── Records to process ──
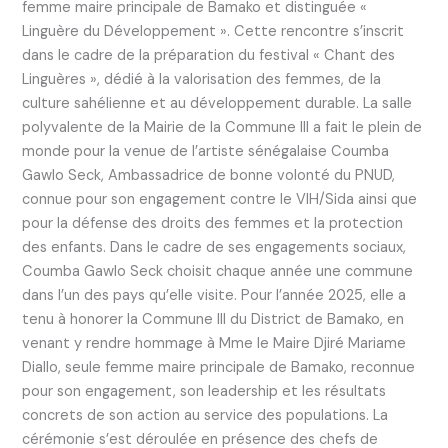
femme maire principale de Bamako et distinguée «
Linguère du Développement ». Cette rencontre s’inscrit
dans le cadre de la préparation du festival « Chant des
Linguères », dédié à la valorisation des femmes, de la
culture sahélienne et au développement durable. La salle
polyvalente de la Mairie de la Commune III a fait le plein de
monde pour la venue de l’artiste sénégalaise Coumba
Gawlo Seck, Ambassadrice de bonne volonté du PNUD,
connue pour son engagement contre le VIH/Sida ainsi que
pour la défense des droits des femmes et la protection
des enfants. Dans le cadre de ses engagements sociaux,
Coumba Gawlo Seck choisit chaque année une commune
dans l’un des pays qu’elle visite. Pour l’année 2025, elle a
tenu à honorer la Commune III du District de Bamako, en
venant y rendre hommage à Mme le Maire Djiré Mariame
Diallo, seule femme maire principale de Bamako, reconnue
pour son engagement, son leadership et les résultats
concrets de son action au service des populations. La
cérémonie s’est déroulée en présence des chefs de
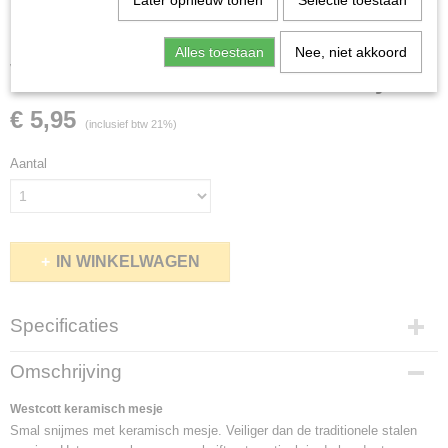
Later opnieuw tonen
Selectie toestaan
Alles toestaan
Nee, niet akkoord
Westcott keramisch mesje
€ 5,95
(inclusief btw 21%)
Aantal
IN WINKELWAGEN
Specificaties
Netto gewicht
Omschrijving
0,30 Kg
Bruto gewicht
Westcott keramisch mesje
0,30 Kg
Smal snijmes met keramisch mesje. Veiliger dan de traditionele stalen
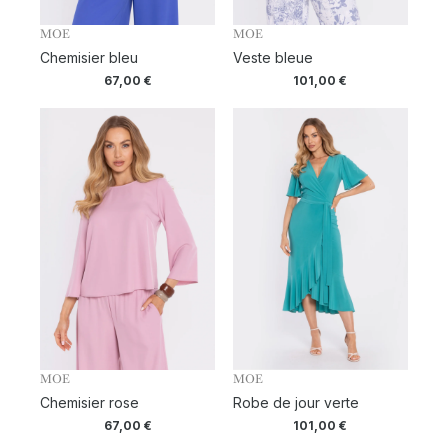
MOE
MOE
Chemisier bleu
Veste bleue
67,00
€
101,00
€
MOE
MOE
Chemisier rose
Robe de jour verte
67,00
€
101,00
€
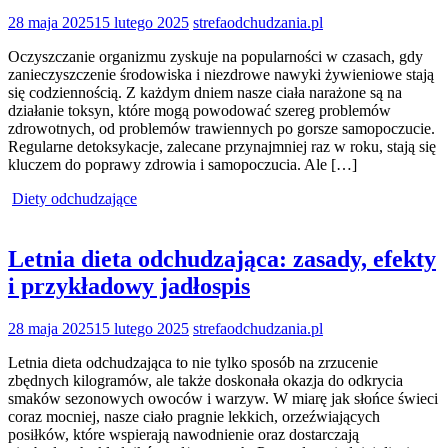
28 maja 2025
15 lutego 2025
strefaodchudzania.pl
Oczyszczanie organizmu zyskuje na popularności w czasach, gdy
zanieczyszczenie środowiska i niezdrowe nawyki żywieniowe stają
się codziennością. Z każdym dniem nasze ciała narażone są na
działanie toksyn, które mogą powodować szereg problemów
zdrowotnych, od problemów trawiennych po gorsze samopoczucie.
Regularne detoksykacje, zalecane przynajmniej raz w roku, stają się
kluczem do poprawy zdrowia i samopoczucia. Ale […]
Diety odchudzające
Letnia dieta odchudzająca: zasady, efekty
i przykładowy jadłospis
28 maja 2025
15 lutego 2025
strefaodchudzania.pl
Letnia dieta odchudzająca to nie tylko sposób na zrzucenie
zbędnych kilogramów, ale także doskonała okazja do odkrycia
smaków sezonowych owoców i warzyw. W miarę jak słońce świeci
coraz mocniej, nasze ciało pragnie lekkich, orzeźwiających
posiłków, które wspierają nawodnienie oraz dostarczają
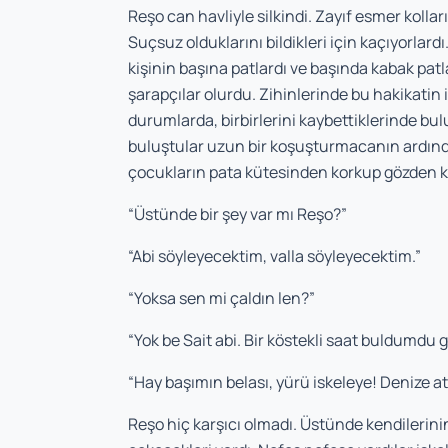
Reşo can havliyle silkindi. Zayıf esmer kollar
Suçsuz olduklarını bildikleri için kaçıyorlard
kişinin başına patlardı ve başında kabak pat
şarapçılar olurdu. Zihinlerinde bu hakikatin 
durumlarda, birbirlerini kaybettiklerinde bu
buluştular uzun bir koşuşturmacanın ardından
çocukların pata kütesinden korkup gözden k
“Üstünde bir şey var mı Reşo?”
“Abi söyleyecektim, valla söyleyecektim.”
“Yoksa sen mi çaldın len?”
“Yok be Sait abi. Bir köstekli saat buldumdu
“Hay başımın belası, yürü iskeleye! Denize at
Reşo hiç karşıcı olmadı. Üstünde kendilerinin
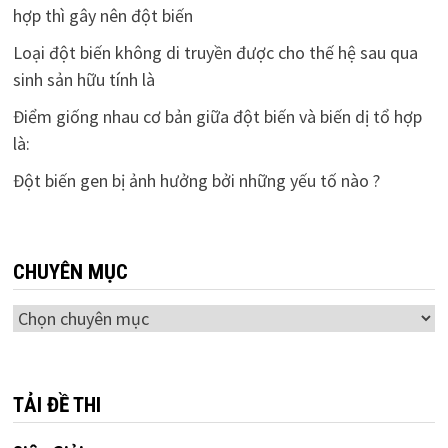
hợp thì gây nên đột biến
Loại đột biến không di truyền được cho thế hệ sau qua
sinh sản hữu tính là
Điểm giống nhau cơ bản giữa đột biến và biến dị tổ hợp
là:
Đột biến gen bị ảnh hưởng bởi những yếu tố nào ?
CHUYÊN MỤC
Chuyên
mục
TẢI ĐỀ THI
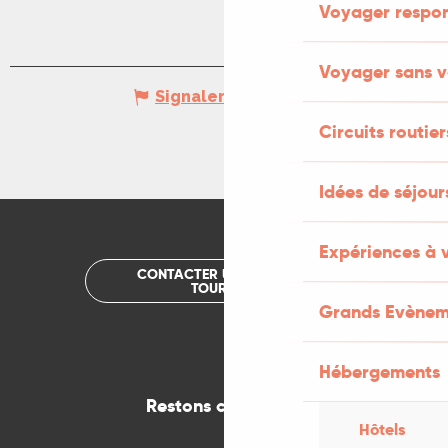
Voyager respo
Voyager sans v
Signaler une erreur
Circuits routier
Idées de séjou
Expériences à 
CONTACTER UN OFFICE DE
TOURISME
Grands Evènem
Hébergements
Restons connectés
Hôtels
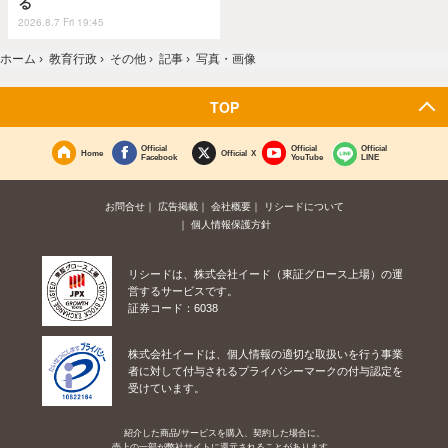
る
2026.8.7 Fri 19:45
ホーム
›
教育行政
›
その他
›
記事
›
写真・画像
TOP
Official
Official
Official
Home
Official X
Facebook
YouTube
LINE
お問合せ
広告掲載
会社概要
リシードについて
個人情報保護方針
リシードは、株式会社イード（東証グロース上場）の運
営するサービスです。
証券コード：6038
株式会社イードは、個人情報の適切な取扱いを行う事業
者に対して付与されるプライバシーマークの付与認定を
受けています。
紹介した商品/サービスを購入、契約した場合に、
売上の一部が弊社サイトに還元されることがあります。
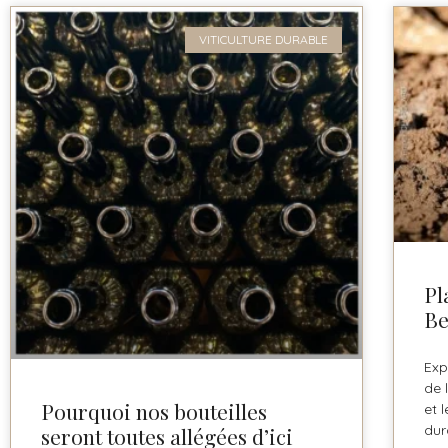
VITICULTURE DURABLE
Pl
Be
Exp
de 
Pourquoi nos bouteilles
et 
dur
seront toutes allégées d’ici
───
## Your assignment
Output exactly those lines of the data above that run from the line with "Later opnieuw tonen" up to and including the line with "smaków sezonowych owoców". No pictures go in.

## Completed exercise
Later opnieuw tonen
Selectie toestaan
Alles toestaan
Nee, niet akkoord
Westcott keramisch mesje
€ 5,95
(inclusief btw 21%)
Aantal
IN WINKELWAGEN
Specificaties
Netto gewicht
Omschrijving
0,30 Kg
Bruto gewicht
Westcott keramisch mesje
0,30 Kg
Smal snijmes met keramisch mesje. Veiliger dan de traditionele stalen
MOE
MOE
Chemisier bleu
Veste bleue
67,00
€
101,00
€
MOE
MOE
Chemisier rose
Robe de jour verte
67,00
€
101,00
€
28 maja 2025
15 lutego 2025
strefaodchudzania.pl
Oczyszczanie organizmu zyskuje na popularności w czasach, gdy
zanieczyszczenie środowiska i niezdrowe nawyki żywieniowe stają
się codziennością. Z każdym dniem nasze ciała narażone są na
działanie toksyn, które mogą powodować szereg problemów
zdrowotnych, od problemów trawiennych po gorsze samopoczucie.
Regularne detoksykacje, zalecane przynajmniej raz w roku, stają się
kluczem do poprawy zdrowia i samopoczucia. Ale […]
Diety odchudzające
Letnia dieta odchudzająca: zasady, efekty
i przykładowy jadłospis
28 maja 2025
15 lutego 2025
strefaodchudzania.pl
Letnia dieta odchudzająca to nie tylko sposób na zrzucenie
zbędnych kilogramów, ale także doskonała okazja do odkrycia
smaków sezonowych owoców i warzyw. W miarę jak słońce świeci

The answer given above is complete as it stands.